How your social media reputation could secure you a loan
- Published
Traditional banking in Africa has failed - 80% of the continent's 1.2 billion people do not have a bank account or access to formal financial services.
So mobiles and web-based services are stepping in to fill the gap. But there is much more to Africa's financial services story than M-Pesa, the wildly successful mobile banking platform launched in Kenya and Tanzania in 2007.
For example, Nigeria's Social Lender looks at borrowers' social media profiles to assess their creditworthiness.
One of the issues lenders face is that it is near impossible to obtain adequate data about people, particularly in rural areas.
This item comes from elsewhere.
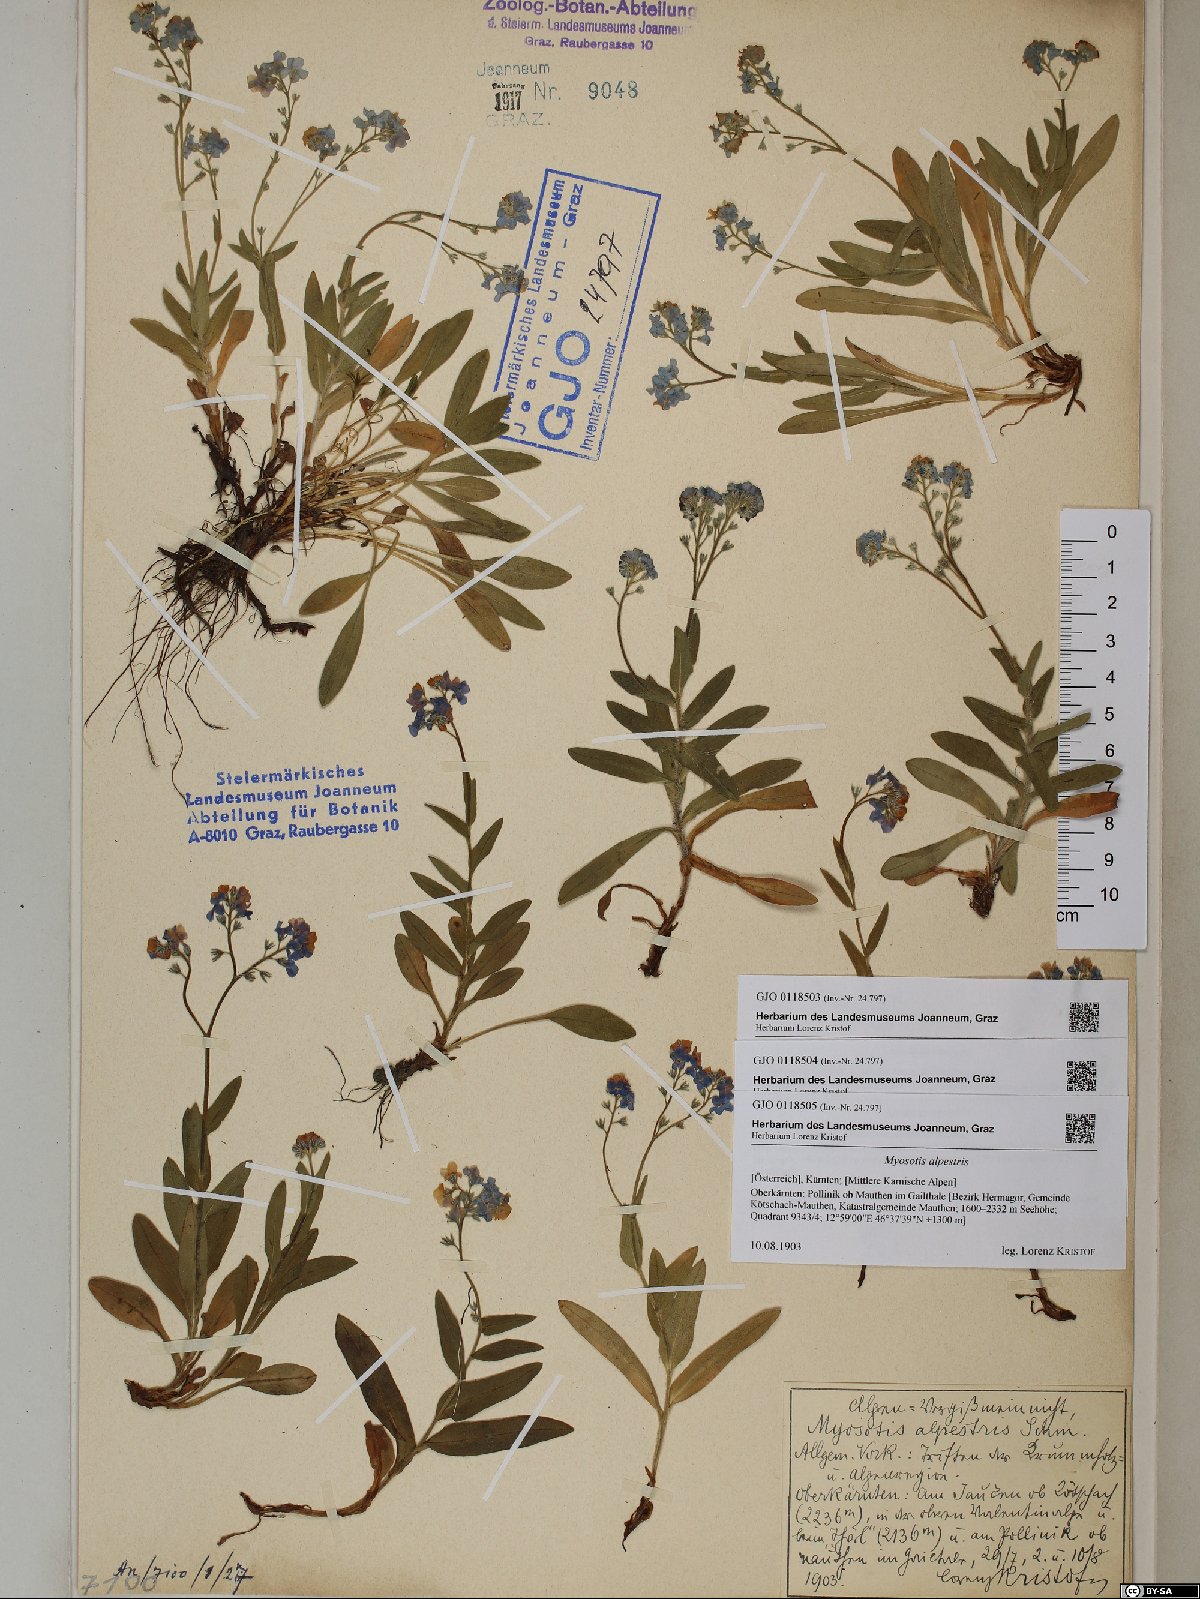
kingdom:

So mobile and web are proving useful ways of gathering it.
Social Lender uses its own algorithm to assign a "social reputation score" to each user, with "social guarantors" acting like referees validating their trustworthiness.
As the youth-orientated website strapline has it: "Get rep, get cash, stay fly".
"The solution is designed to bridge the gap of immediate fund access for people with limited access to formal credit," says co-founder Faith Adesemowo.
"Loans are guaranteed by the user's social profile and network, allowing users to borrow from banks and other financial institutions based on their social reputation," she says.
Social Lender currently has more than 10,000 registered users taking out loans of up to 10,000 Naira (£24) with a default rate of less than 4%.
Users can withdraw cash loans via bank accounts or mobile money.
"We solve the problems of prohibitive cost to serve the market, inadequate financial history, unreliable credit score and lack of collateral for these people that hitherto prevented our partner financial institutions from serving this market," says Ms Adesemowo.
Data intelligence
Mobile phone data is also helping to give lenders and other financial service providers useful information about potential customers.
Based in Cape Town, Jumo partners with mobile operators in countries like Kenya, Tanzania and Zambia, to gain access to data on how people use their phones.
Its algorithms analyse a person's smartphone usage - how much they spend on airtime, how they use their mobile money wallet - to come up with a "Jumo score", which rates their creditworthiness.
Users can then apply for loans from conventional lenders through Jumo and have the cash sent straight to their phones.
"A $20 [£15] loan that can be accessed without collateral in the middle of the night in a rural village can mean the difference between getting a sick person to hospital and going without medical care," says Andrew Watkins-Ball, Jumo's chief executive.
"For a micro-entrepreneur who deals in single-digit dollar amounts, a similar amount can have a major impact on their ability to buy stock effectively at greater volumes and lower prices."
Smartphone adoption is still very low among poorer communities, he says, so the technology has been to run equally well on simple, so-called "feature" phones as well as on smartphones.
Using the data gathered, Jumo can target users with products they are likely to need. Three million people have used the tech company's services since it launched in 2015 and it makes up to 50,000 loans a day.
Providing data on informal and rural traders to enable access to credit is key for Africa's development, says Hendrik Malan, operations director at research consultancy Frost & Sullivan Africa.
"This will give rise to an enormous micro-lending market across the continent," he says.
Sending money home
Mobile and web tech is also helping the 30 million Africans living abroad send money home more efficiently.
This African diaspora sends more than $40bn (£30bn) back home each year. But costs are prohibitive: the World Bank says Africans pay an average of 9.74% in fees for every transaction with the likes of Western Union and Moneygram.
Now these money transfer giants are being challenged by nimbler start-ups.
One of these is Ugandan company Redcore Interactive, whose service, Remit, enables people to send cash via debit or credit card to relatives and friends in Uganda, Kenya or Rwanda at the click of a button, straight to their mobile phones.
Recipients can then use the money to pay bills direct from their mobile wallets or make a cash withdrawal at any mobile money agent.
Founder Stone Atwine says Remit offers significant time and cost savings, bypassing physical infrastructure for a fee of 4.99% of the transaction amount.
"The reduction in overheads allows us to provide remittance services at a significant discount to existing providers," he says, adding that millions of dollars have already been transferred through Remit.
"Sending money within and to Africa is expensive and inconvenient. We solve this by building products that make mobile money systems interoperable across the continent."
Partnerships
The growing influence of such "fintech" services across Africa would appear to pose a threat to traditional branch-based banks.
Yet this doesn't seem to be the case.
Speak to many fintech entrepreneurs and they will say that their services are complementary to established banks, not a threat to them. Indeed, many banks are partnering with African fintech start-ups rather than competing with them.
Established banks have access to customers, something fintech start-ups lack. So co-operation makes more sense, Frost & Sullivan's Mr Malan believes.
And it is this interplay between new tech and established bank networks that could see many more millions of Africans gaining access to much-needed financial services.